Planning for authentic learning

Typically the course calendar and syllabus narrative are constructed to serve as an accounting of topics, tasks, readings, and due dates. However, by preparing supplemental assignment and activity documents to that set out the purpose, skills, knowledge, and task requirements, you will provide for your students with a meaningful learning information, and become more aware of what you are asking students to complete, and of how you can leverage assignment and activities to gather data about student learning in process and practice.

This page offers resources to follow up on the 4As video suggestions for mindfully planning these key components of Teaching for Learning.

Map out possible learning and teaching activities

Drawing on guidelines set out in “Backward Design - Sequencing Activities, Assignments, Assessments,”  draft a course calendar to:

  1. link overall learning aims to course units/themes/sessions as part of planning for which concepts to address, and what content to link to teaching and to learning; 
  2. plan learning work students will complete—from preparing for class homework to higher-stakes assessments; and,
  3. note potential teaching strategies that support targeted learning goals.

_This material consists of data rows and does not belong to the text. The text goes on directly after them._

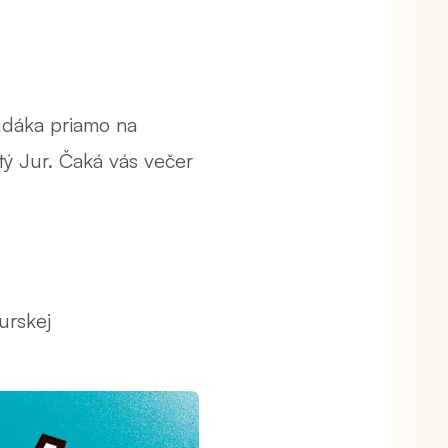
udáka priamo na
tý Jur. Čaká vás večer
jurskej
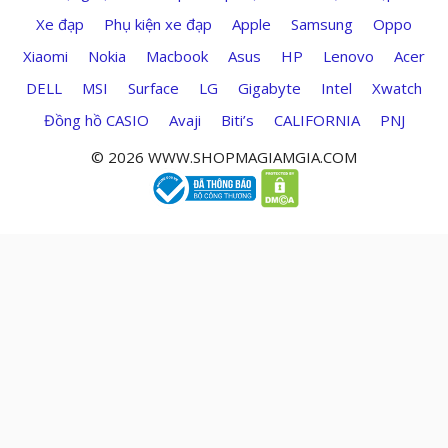
Xe đạp
Phụ kiện xe đạp
Apple
Samsung
Oppo
Xiaomi
Nokia
Macbook
Asus
HP
Lenovo
Acer
DELL
MSI
Surface
LG
Gigabyte
Intel
Xwatch
Đồng hồ CASIO
Avaji
Biti’s
CALIFORNIA
PNJ
© 2026 WWW.SHOPMAGIAMGIA.COM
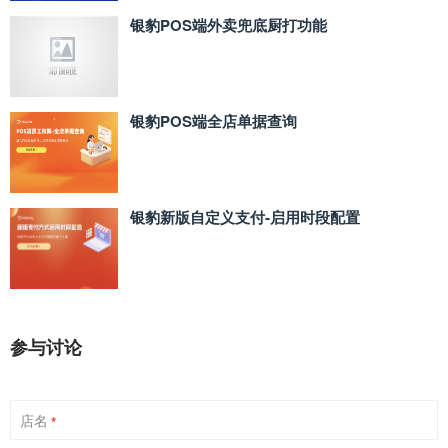
银豹POS端外卖兜底厨打功能
银豹POS端全店单据查询
银豹新版自定义支付‑启用时段配置
参与讨论
店名
*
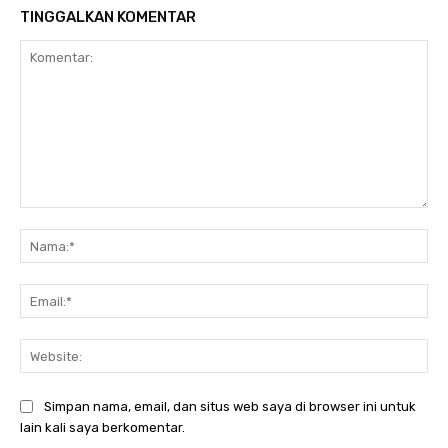
TINGGALKAN KOMENTAR
Komentar:
Nam
Ema
Web
Simpan nama, email, dan situs web saya di browser ini untuk
lain kali saya berkomentar.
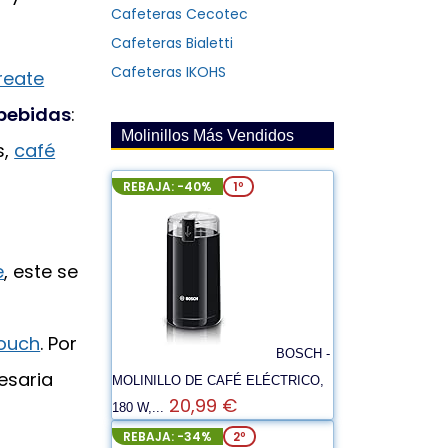
Cafeteras Cecotec
Cafeteras Bialetti
Cafeteras IKOHS
reate
 bebidas
:
Molinillos Más Vendidos
s,
café
REBAJA: -40%
1º
e
, este se
Touch
. Por
BOSCH -
esaria
MOLINILLO DE CAFÉ ELÉCTRICO,
20,99 €
180 W,...
REBAJA: -34%
2º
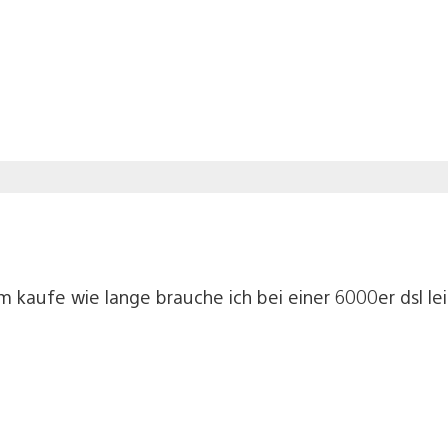
kaufe wie lange brauche ich bei einer 6000er dsl leit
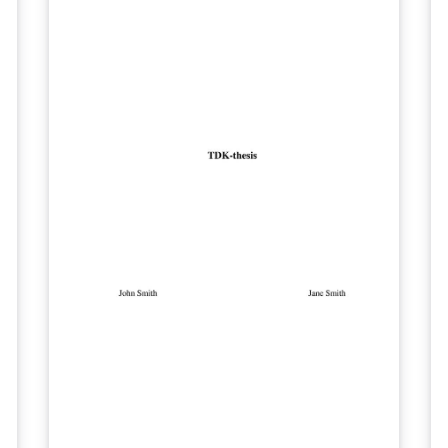
G
Vi
di
di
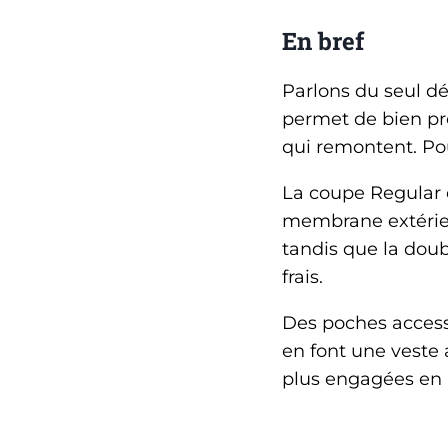
En bref
Parlons du seul déf
permet de bien pr
qui remontent. Pour
La coupe Regular e
membrane extérieur
tandis que la doub
frais.
Des poches accessi
en font une veste 
plus engagées en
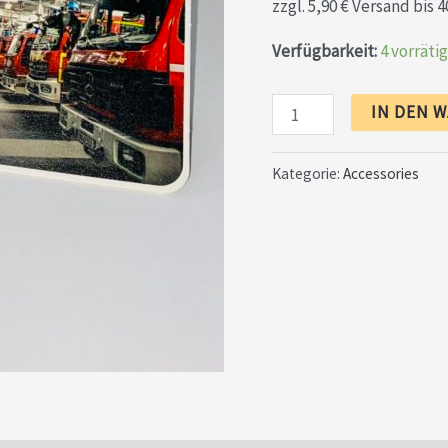
zzgl. 5,90 € Versand bis 
Verfügbarkeit:
4 vorrätig
IN DEN 
Kategorie:
Accessories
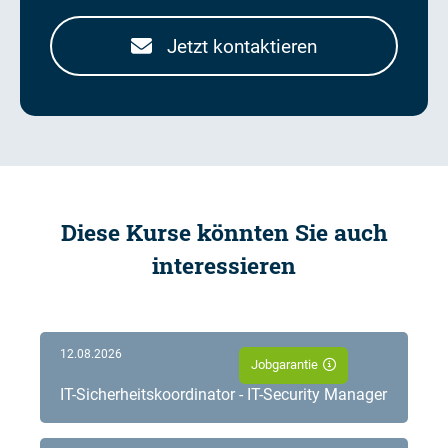
Jetzt kontaktieren
Diese Kurse könnten Sie auch
interessieren
12.08.2026
Jobgarantie
IT-Sicherheitskoordinator - IT-Security Manager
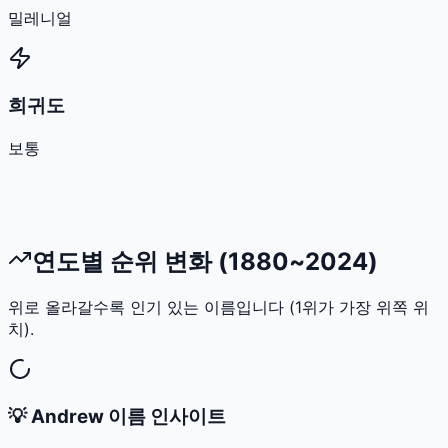
밀레니얼
희귀도
보통
연도별 순위 변화 (1880~2024)
위로 올라갈수록 인기 있는 이름입니다 (1위가 가장 위쪽 위
치).
💡
Andrew
이름 인사이트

Think through two key questions as part of this mapping out:

  1. What concepts central to this course may be difficult for students?
  2. What can I have students do in class so that we work through the difficulties together?

Next, consider how you might use outside-of-class activities to engage students in their “first exposure” to a key concept, then how you can make use of interactive lecture and active processing and classroom assessment to work through those central, often difficult points during class time.

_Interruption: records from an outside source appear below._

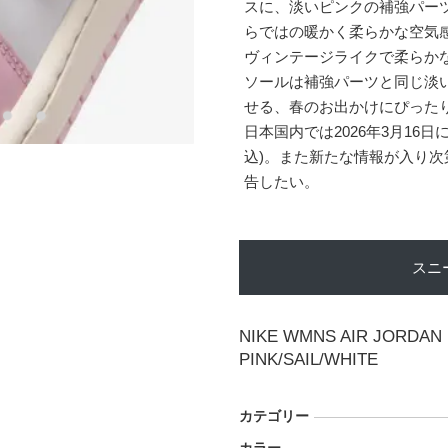
スに、淡いピンクの補強パー
らではの暖かく柔らかな空気
ヴィンテージライクで柔らか
ソールは補強パーツと同じ淡
せる、春のお出かけにぴった
日本国内では2026年3月16日
込)。また新たな情報が入り
告したい。
スニ
NIKE WMNS AIR JORDAN
PINK/SAIL/WHITE
カテゴリー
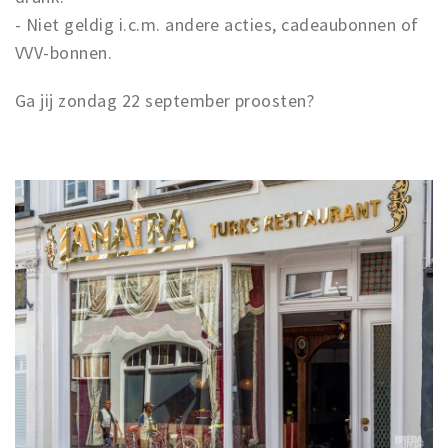
- Niet geldig i.c.m. andere acties, cadeaubonnen of
VVV-bonnen.
Ga jij zondag 22 september proosten?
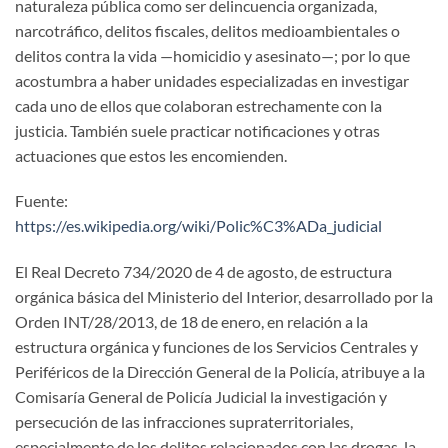
naturaleza pública como ser delincuencia organizada,
narcotráfico, delitos fiscales, delitos medioambientales o
delitos contra la vida —homicidio y asesinato—; por lo que
acostumbra a haber unidades especializadas en investigar
cada uno de ellos que colaboran estrechamente con la
justicia. También suele practicar notificaciones y otras
actuaciones que estos les encomienden.
Fuente:
https://es.wikipedia.org/wiki/Polic%C3%ADa_judicial
El Real Decreto 734/2020 de 4 de agosto, de estructura
orgánica básica del Ministerio del Interior, desarrollado por la
Orden INT/28/2013, de 18 de enero, en relación a la
estructura orgánica y funciones de los Servicios Centrales y
Periféricos de la Dirección General de la Policía, atribuye a la
Comisaría General de Policía Judicial la investigación y
persecución de las infracciones supraterritoriales,
especialmente de los delitos relacionados con las drogas, la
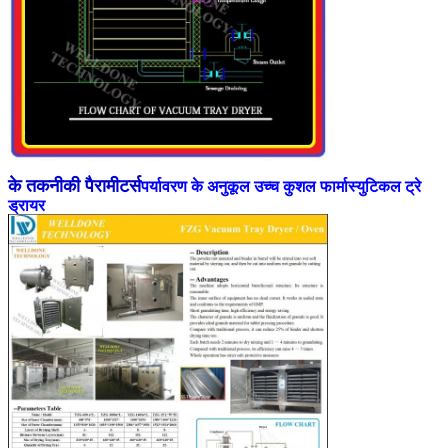
के तकनीकी पैरामीटर्स
पर्यावरण के अनुकूल उच्च कुशल फार्मास्युटिकल ट्रे
ड्रायर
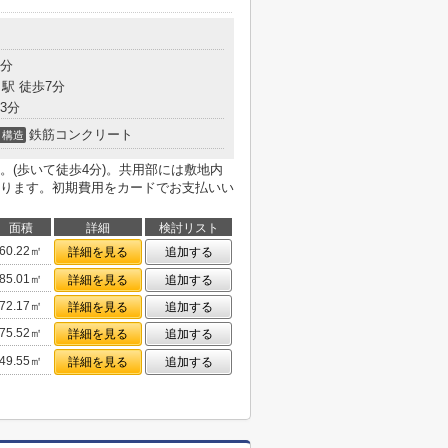
3分
駅 徒歩7分
3分
鉄筋コンクリート
構造
。(歩いて徒歩4分)。共用部には敷地内
ります。初期費用をカードでお支払いい
面積
詳細
検討リスト
60.22㎡
詳細を見る
追加する
85.01㎡
詳細を見る
追加する
72.17㎡
詳細を見る
追加する
75.52㎡
詳細を見る
追加する
49.55㎡
詳細を見る
追加する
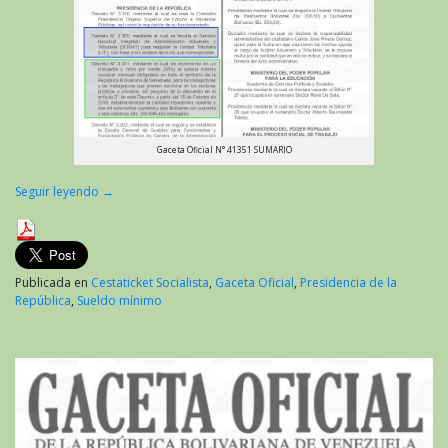
Gaceta Oficial N° 41351 SUMARIO
Seguir leyendo
→
Publicada en
Cestaticket Socialista
,
Gaceta Oficial
,
Presidencia de la
República
,
Sueldo mínimo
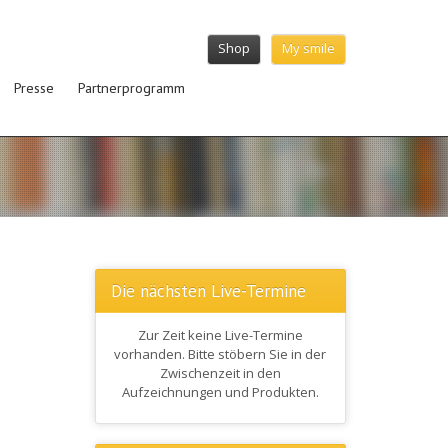
Shop
My smile
Presse
Partnerprogramm
Die nächsten Live-Termine
Zur Zeit keine Live-Termine
vorhanden. Bitte stöbern Sie in der
Zwischenzeit in den
Aufzeichnungen und Produkten.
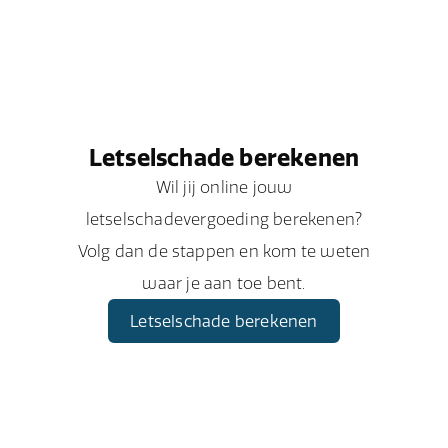
Letselschade berekenen
Wil jij online jouw
letselschadevergoeding berekenen?
Volg dan de stappen en kom te weten
waar je aan toe bent.
Letselschade berekenen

Develop class session plans

Consult the Classroom Patterns resource to begin developing two to three class session plans that could provide a foundation for face-to-face class sessions and online module organization. To maximize learning from outside class activities and to focus on aspects of mastery in class, review the “Teaching for Learning” resources below to think through the types of lectures you might incorporate, to determine roles for discussion in your course, and to determine whether team-based projects could support and deepen student learning.

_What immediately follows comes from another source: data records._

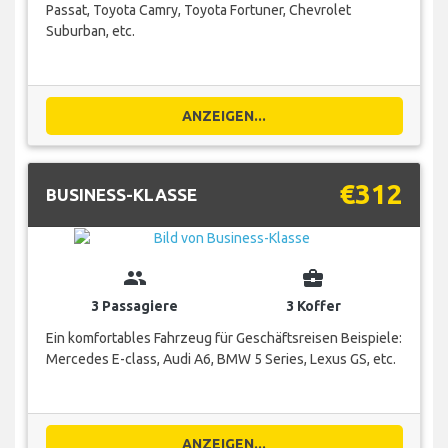
Passat, Toyota Camry, Toyota Fortuner, Chevrolet
Suburban, etc.
ANZEIGEN...
€312
BUSINESS-KLASSE
group
business_center
3 Passagiere
3 Koffer
Ein komfortables Fahrzeug für Geschäftsreisen Beispiele:
Mercedes E-class, Audi A6, BMW 5 Series, Lexus GS, etc.
ANZEIGEN...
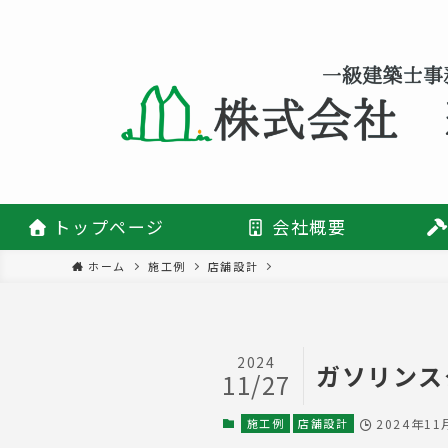
トップページ
会社概要
ホーム
施工例
店舗設計
2024
ガソリンス
11/27
施工例
店舗設計
2024年11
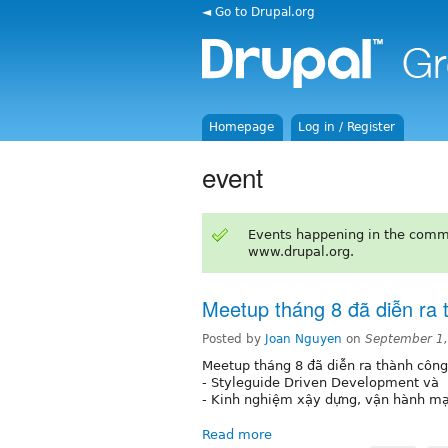
◄ Go to Drupal.org
Homepage
Log in / Register
event
Events happening in the comm
www.drupal.org.
Meetup tháng 8 đã diễn ra 
Posted by
Joan Nguyen
on
September 1
Meetup tháng 8 đã diễn ra thành công 
- Styleguide Driven Development và
- Kinh nghiệm xậy dựng, vận hành mạ
Read more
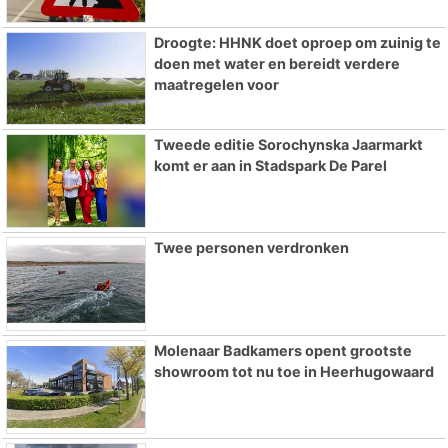
Droogte: HHNK doet oproep om zuinig te
doen met water en bereidt verdere
maatregelen voor
Tweede editie Sorochynska Jaarmarkt
komt er aan in Stadspark De Parel
Twee personen verdronken
Molenaar Badkamers opent grootste
showroom tot nu toe in Heerhugowaard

Based on decisions will make as you review these resources, return to the course calendar mapping you’ve begun to now begin finalizing text/content choices as well as the placement of formative practice- and application-oriented activities and of summative assessments—those more formal assignments and exams through which students demonstrate their deep, aims-related learning.

Consult Teaching for Learning resources

  • From Homework to Learning Work – slides with talking points and resources addressing ways to create “preparing for class” activities: discussion moves from deep processing to orienting tasks to providing feedback.
  • Classroom Assessment Techniques – a matrix with descriptions of CATs and ideas for their use in sparking and assessing students’ learning
  • Types of Lectures – a focused listing that categorized lectures in terms of the level of student interaction, the classification of content, and the medium by which information is disseminated.
  • Getting Lecturers to Take Discussions Seriously,” an article by Stephen Brookfield and Stephen Preskill featured in To Improve the Academy (2000): 232-253. 
  • A Faculty Guide to Team Projects – a webpage for instructors who are 1) thinking about incorporating a team project into a course you teach, 2) revising past team or approaches to team projects, or 3) interested in addressing challenges your students have identified as part of learning to successfully navigate and complete cooperative and/or collaborative projects, whatever the course level.